At Ferris State, Wakeel serves as coordinator of the bachelor of science in public health program in the university’s College of Health Professions. Over the past several years, she has developed and taught three undergraduate and two graduate courses for the public health programs. She has been, she says, the “face of the undergraduate program,” understanding the needs and interests of undergraduate students, speaking to high school students about public health, and connecting to the community through events and outreach.
Wakeel’s recent work at Ferris State includes the development of the Rural Opioid Prevention Network. The project is funded by a Health Resources and Services Administration (HRSA) one-year planning grant.
“[The goal] is to plan for the development of opioid misuse prevention resources in Mecosta County, Michigan, which is the county that we reside in,” Wakeel explains. “We really focused on prevention because with my population health background, I knew we'd have more bang for the buck that way. I felt like if we could increase access to and availability of mental health care services, provide more education among key sectors of the community—such as schools, law enforcement and worksites—to reduce stigma related to mental health and substance misuse issues, create more links between primary care and mental health care, and develop other such preventative initiatives, we could potentially deter a lot of other risky health behaviors down the line, like other types of substance misuse.”
Wakeel hopes to conduct similarly impactful work at Lehigh.
“I enjoy collaborating with a team... I was really excited about the prospect [of the College of Health] because when you build something new, you have the valuable opportunity to contribute to your discipline in the way you would like,” she says. “And when you have a good understanding of evidence-based recommendations as well as how things work or don’t work in practice, at least from your experience, it's a gift to be able to start fresh.”
Developing community partnerships, she says, will be a priority in her work at Lehigh, for both experiential learning opportunities for students and services that will benefit the community: “It's a dynamic relationship because [the community] helps us and then we help them through internships to tackle community projects...I know through their observations and reflections that my students have really enjoyed interfacing with the community through community-based forums, internships and volunteer work. I feel like they learn so much more from them than they ever will in the classroom.”
Those partnerships, Wakeel says, also tie into her research, which focuses on racial, ethnic and socioeconomic disparities in maternal and child health, as well as women’s mental health. She hopes to conduct community-based participatory research, in particular.

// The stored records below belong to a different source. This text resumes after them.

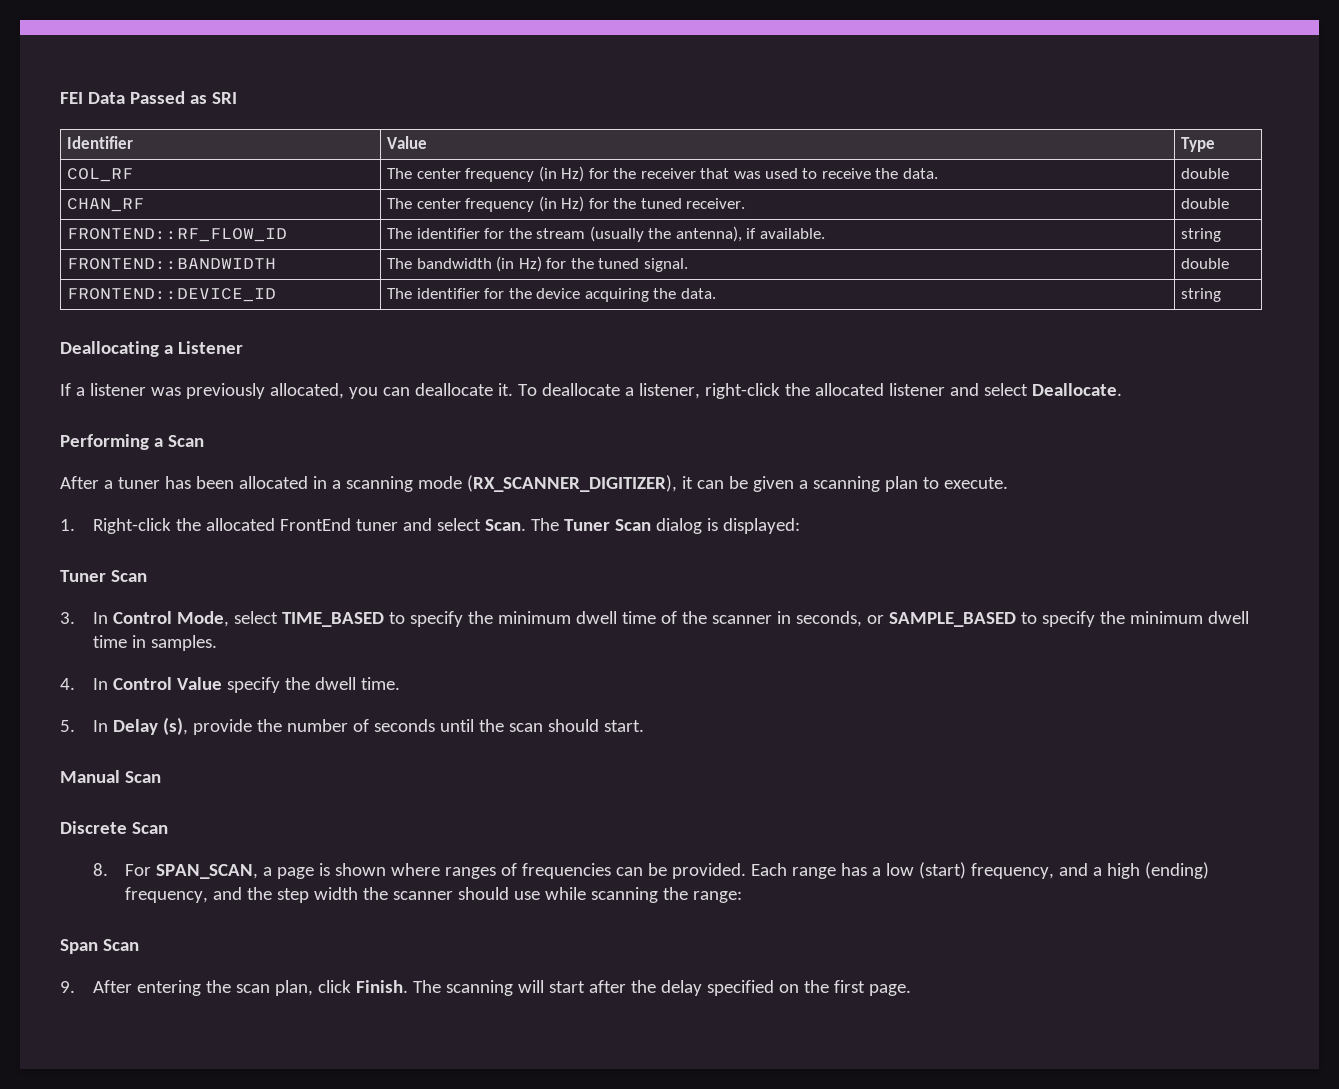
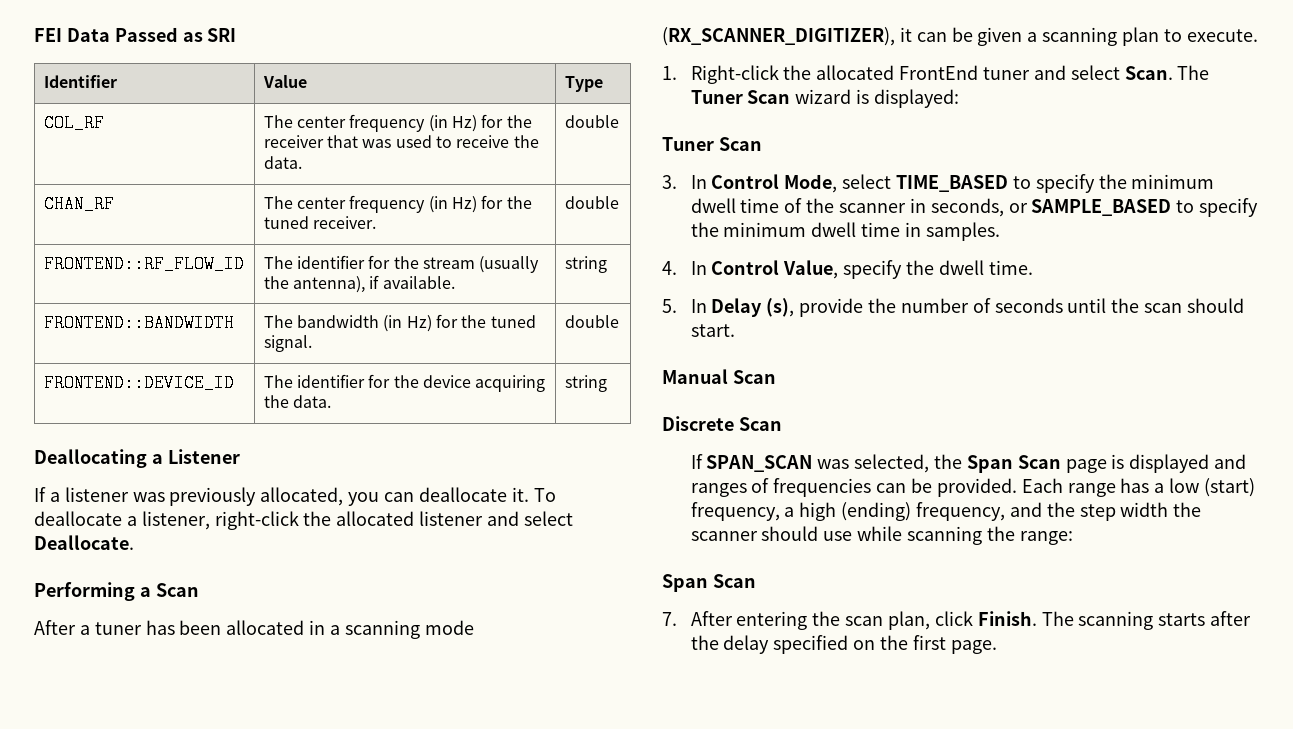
[655,518,702,534] dialog -> [795,89,852,104] wizard
[176,677,222,690] Value -> [783,260,839,279] Value,
[92,863,441,879] 8. For SPAN_SCAN, a page is shown where -> [690,454,1247,473] If SPAN_SCAN was selected, the Span Scan page is displayed and
[1059,863,1089,876] and -> (780, 511) none
[60,981,75,993] 9. -> [662,612,677,626] 7.
[517,980,585,993] will start -> [1158,613,1206,626] starts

“I would really like to return to my roots of maternal and child health, which I haven't been able to explore as much in the past few years due to my teaching responsibilities and program development at Ferris State, which is a teaching-intensive institution,” Wakeel says. “I aim to continue examining and measuring the protective factors that women and families can garner to have healthy outcomes over the life course, specifically healthy pregnancy and obstetric outcomes. My vision would be to closely collaborate with students to conduct this community-based, mixed-methods [both qualitative and quantitative] research.”

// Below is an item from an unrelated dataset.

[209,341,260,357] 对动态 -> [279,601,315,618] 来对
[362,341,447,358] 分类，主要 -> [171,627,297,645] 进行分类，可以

The local community will also play an important role in her teaching, she says.
“When building our curriculum, it's vital to incorporate the community, whether it's a guest lecture or experiential learning opportunities in the classroom, to ensure that students have that tie-in with the community and that when they enter the job market, they have a deeper understanding of how to translate abstract concepts learned in the classroom into practice,” she explains.
Wakeel received her Ph.D. in public health from UCLA, with a dissertation focused on maternal resiliency. She completed two postdoctoral fellowships at the University of Wisconsin-Madison, where she was mentored by Dean Witt: one at the School of Medicine and Public Health and one with the Center for Women’s Health and Health Disparities Research.